主なポイント:
- イーサリアムは、0.8 MVRVプライシングバンドとTDシーケンシャルトレンドラインが収束する1,796~1,816ドルの抵抗帯を試している
- BitMineは現在574万ETH(約102億7,000万ドル相当)を保有し、取引所の供給を吸収しながら5%保有目標に迫る
- 1,796ドルを終値で上回れば、イーサリアムの実現価格である2,245ドルへの道が開かれる可能性がある
主なポイント:

イーサリアムは1,800ドル付近の重要な抵抗クラスターを試している。0.8 MVRVプライシングバンドとTDシーケンシャルトレンドラインが収束する一方、取引所の供給増加と買われすぎのストキャスティクスが反落の可能性を警告している。
イーサリアムは14:30 UTC時点で1.2%上昇の1,796ドルとなり、1カ月以上にわたり上値を抑えてきた抵抗帯に迫っている。アナリストのアリ・マルティネス氏によると、1,796~1,816ドルのレンジは、0.8 MVRVプライシングバンドとTDシーケンシャル抵抗トレンドラインが収束するゾーンである。
「終値で1,796ドルを上回り、その後サポートとして維持できれば強気シナリオが強まり、イーサリアムの実現価格である2,245ドルへの上昇の可能性が開かれる」とマルティネス氏は述べた。
TDシーケンシャルのリスクラインは約1,816ドルに位置し、その上の次の壁としてチャネル天井の1,844ドルがある。イーサリアムが2,000ドルを超えて終値を付けたのは1カ月以上前が最後であり、2,245ドルの実現価格に最後にタッチしたのは5月中旬である。RSIは58でさらなる上値余地を示しているが、90付近のストキャスティクスオシレーターは直近の反発後の短期的な勢いの枯渇を警告している。MACDはマイナス15.01で、シグナルライン(マイナス45.38)を上抜けており、短期的なモメンタムを強化する強気クロスオーバーとなっている。

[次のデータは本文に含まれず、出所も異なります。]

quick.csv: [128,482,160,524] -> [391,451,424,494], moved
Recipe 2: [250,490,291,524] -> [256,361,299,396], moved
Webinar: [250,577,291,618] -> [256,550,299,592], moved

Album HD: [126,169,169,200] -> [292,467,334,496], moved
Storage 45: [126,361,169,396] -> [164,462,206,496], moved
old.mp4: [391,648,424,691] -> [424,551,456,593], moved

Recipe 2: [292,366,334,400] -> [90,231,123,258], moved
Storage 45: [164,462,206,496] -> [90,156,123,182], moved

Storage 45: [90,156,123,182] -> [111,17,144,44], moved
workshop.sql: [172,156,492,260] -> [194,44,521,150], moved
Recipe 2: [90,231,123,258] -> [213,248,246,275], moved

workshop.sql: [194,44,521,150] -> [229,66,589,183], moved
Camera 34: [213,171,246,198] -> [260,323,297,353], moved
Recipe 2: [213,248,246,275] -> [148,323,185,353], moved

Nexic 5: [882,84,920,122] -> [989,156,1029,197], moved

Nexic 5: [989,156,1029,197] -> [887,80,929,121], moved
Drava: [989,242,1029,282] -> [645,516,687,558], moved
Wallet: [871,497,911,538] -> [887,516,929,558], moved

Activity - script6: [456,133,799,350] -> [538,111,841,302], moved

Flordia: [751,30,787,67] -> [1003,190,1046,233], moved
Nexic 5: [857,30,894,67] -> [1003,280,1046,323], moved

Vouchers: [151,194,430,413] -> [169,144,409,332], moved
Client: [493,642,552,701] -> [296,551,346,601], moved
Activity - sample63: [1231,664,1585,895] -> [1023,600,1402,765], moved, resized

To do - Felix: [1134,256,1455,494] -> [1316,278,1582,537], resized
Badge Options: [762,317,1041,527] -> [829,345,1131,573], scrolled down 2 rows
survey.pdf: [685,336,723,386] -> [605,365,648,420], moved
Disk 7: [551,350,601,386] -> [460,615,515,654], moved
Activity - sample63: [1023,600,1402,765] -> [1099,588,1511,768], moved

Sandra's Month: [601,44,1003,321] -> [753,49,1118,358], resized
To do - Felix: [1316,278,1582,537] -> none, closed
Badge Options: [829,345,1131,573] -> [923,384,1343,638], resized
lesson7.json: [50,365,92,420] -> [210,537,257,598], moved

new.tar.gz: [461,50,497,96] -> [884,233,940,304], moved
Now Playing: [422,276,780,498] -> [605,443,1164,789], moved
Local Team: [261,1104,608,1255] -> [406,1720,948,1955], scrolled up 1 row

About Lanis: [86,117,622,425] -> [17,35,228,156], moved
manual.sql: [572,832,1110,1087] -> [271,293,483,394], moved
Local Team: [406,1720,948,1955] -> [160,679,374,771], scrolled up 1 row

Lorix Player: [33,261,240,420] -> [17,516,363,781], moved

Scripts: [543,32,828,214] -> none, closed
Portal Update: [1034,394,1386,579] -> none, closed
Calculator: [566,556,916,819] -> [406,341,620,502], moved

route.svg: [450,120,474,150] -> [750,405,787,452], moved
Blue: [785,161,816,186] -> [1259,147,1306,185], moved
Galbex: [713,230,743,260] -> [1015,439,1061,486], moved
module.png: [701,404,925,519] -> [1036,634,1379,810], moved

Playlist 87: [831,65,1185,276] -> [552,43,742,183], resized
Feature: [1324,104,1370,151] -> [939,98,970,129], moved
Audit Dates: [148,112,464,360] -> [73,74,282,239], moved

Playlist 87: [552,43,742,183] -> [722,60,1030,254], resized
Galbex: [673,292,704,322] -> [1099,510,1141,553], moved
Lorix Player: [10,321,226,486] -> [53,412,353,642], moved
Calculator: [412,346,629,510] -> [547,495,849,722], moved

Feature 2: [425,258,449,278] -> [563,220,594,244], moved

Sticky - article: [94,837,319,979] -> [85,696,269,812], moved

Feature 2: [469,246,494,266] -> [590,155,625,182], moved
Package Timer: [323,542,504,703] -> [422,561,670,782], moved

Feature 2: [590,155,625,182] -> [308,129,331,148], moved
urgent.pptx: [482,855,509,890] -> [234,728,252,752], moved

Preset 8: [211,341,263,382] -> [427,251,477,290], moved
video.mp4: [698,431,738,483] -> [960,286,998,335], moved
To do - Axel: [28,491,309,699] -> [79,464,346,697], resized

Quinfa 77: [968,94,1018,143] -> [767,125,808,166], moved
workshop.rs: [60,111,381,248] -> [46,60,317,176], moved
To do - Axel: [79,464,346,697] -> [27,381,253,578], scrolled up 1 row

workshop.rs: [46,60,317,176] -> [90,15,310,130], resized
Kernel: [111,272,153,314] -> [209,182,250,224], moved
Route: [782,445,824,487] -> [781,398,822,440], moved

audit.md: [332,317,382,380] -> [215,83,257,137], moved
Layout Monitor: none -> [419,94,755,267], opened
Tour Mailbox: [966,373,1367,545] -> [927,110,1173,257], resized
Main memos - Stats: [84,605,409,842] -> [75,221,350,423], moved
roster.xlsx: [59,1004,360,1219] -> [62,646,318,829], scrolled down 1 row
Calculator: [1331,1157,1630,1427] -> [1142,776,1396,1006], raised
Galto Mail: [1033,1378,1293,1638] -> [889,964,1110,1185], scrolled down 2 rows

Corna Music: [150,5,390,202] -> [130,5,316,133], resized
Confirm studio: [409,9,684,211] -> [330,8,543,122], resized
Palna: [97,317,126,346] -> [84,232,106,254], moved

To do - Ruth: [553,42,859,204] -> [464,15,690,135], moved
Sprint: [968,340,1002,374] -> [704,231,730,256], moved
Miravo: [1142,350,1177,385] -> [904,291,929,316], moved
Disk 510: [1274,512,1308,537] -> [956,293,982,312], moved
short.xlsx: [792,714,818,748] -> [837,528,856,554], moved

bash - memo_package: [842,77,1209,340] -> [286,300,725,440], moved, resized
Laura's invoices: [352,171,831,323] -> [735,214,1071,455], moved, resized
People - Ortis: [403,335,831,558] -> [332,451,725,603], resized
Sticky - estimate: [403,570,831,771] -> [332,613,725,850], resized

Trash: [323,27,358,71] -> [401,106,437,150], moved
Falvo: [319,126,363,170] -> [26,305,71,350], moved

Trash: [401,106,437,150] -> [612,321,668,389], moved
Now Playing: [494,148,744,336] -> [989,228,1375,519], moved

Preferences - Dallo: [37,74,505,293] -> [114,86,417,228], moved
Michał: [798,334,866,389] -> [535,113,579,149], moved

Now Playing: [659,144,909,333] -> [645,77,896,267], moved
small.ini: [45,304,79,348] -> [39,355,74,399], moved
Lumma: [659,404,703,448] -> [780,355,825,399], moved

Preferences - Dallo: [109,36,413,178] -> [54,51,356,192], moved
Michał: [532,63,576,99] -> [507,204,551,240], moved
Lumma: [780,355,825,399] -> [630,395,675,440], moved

その行方は狭いバンドに依存している。1,750ドルを維持すれば回復構造は保たれるが、これを失えば強気のTDシーケンシャルセットアップは無効となる。アナリストのテッド・ピローズ氏は、1,820~1,850ドルで跳ね返されれば1,750ドルのフロアが引き続き重要なラインとなり、その抵抗帯を上抜ければ2,000ドルを目指すと述べた。
テクニカル指標がまちまちのシグナルを発する一方、機関投資家の需要が下支えとなっている。BitMine Immersion Technologiesは過去1週間で42,197 ETHを購入し、保有総額は574万トークン(約102億7,000万ドル相当)に達したと、Arkham Intelligenceが明らかにした。同社は現在イーサリアムの流通供給量の約4.75%を管理しており、目標とする5%達成にはさらに約5億2,370万ドルの追加購入が必要となる。これは同社の5億2,700万ドルの現金ポジションで賄える金額である。
BitMineは487万ETHをステーキングしており、世界最大の単一ステーキング事業体となり、年間約2億3,500万ドルのステーキング収入を生み出していると同社は開示している。会長のトーマス・リー氏は、ステーキング収入が同社の配当コミットメントをカバーしており、ビットコイン配当のために先週3,588 BTCを売却したStrategyとは一線を画すと述べた。
ミカエル・ヴァン・デ・ポッペ氏は、景気循環指標として用いる銅/金比率のブレイクアウトを指摘した。この比率は最近長期にわたる下降トレンドを打破しており、2017年と2021年のサイクルでは同様のパターンがリスク資産の勢い強化に先行していた。ヴァン・デ・ポッペ氏は、この変化が市場の信頼感醸成を伴いながらも遅行して、イーサリアムにとっての環境改善を示唆する可能性があると述べた。
当面の方向性は、買い手が1,796ドルを終値で上回り、その後のリテストで維持できるかどうかにかかっている。それを下回れば、1,741ドルと20日EMA(1,714ドル)が次のサポート層を形成する。1,714ドルを下抜ければ、テッド・ピローズ氏が重要なテクニカル水準として特定した2026年2月の安値である1,524ドルが露呈する。
本記事は情報提供のみを目的としており、投資助言を構成するものではない。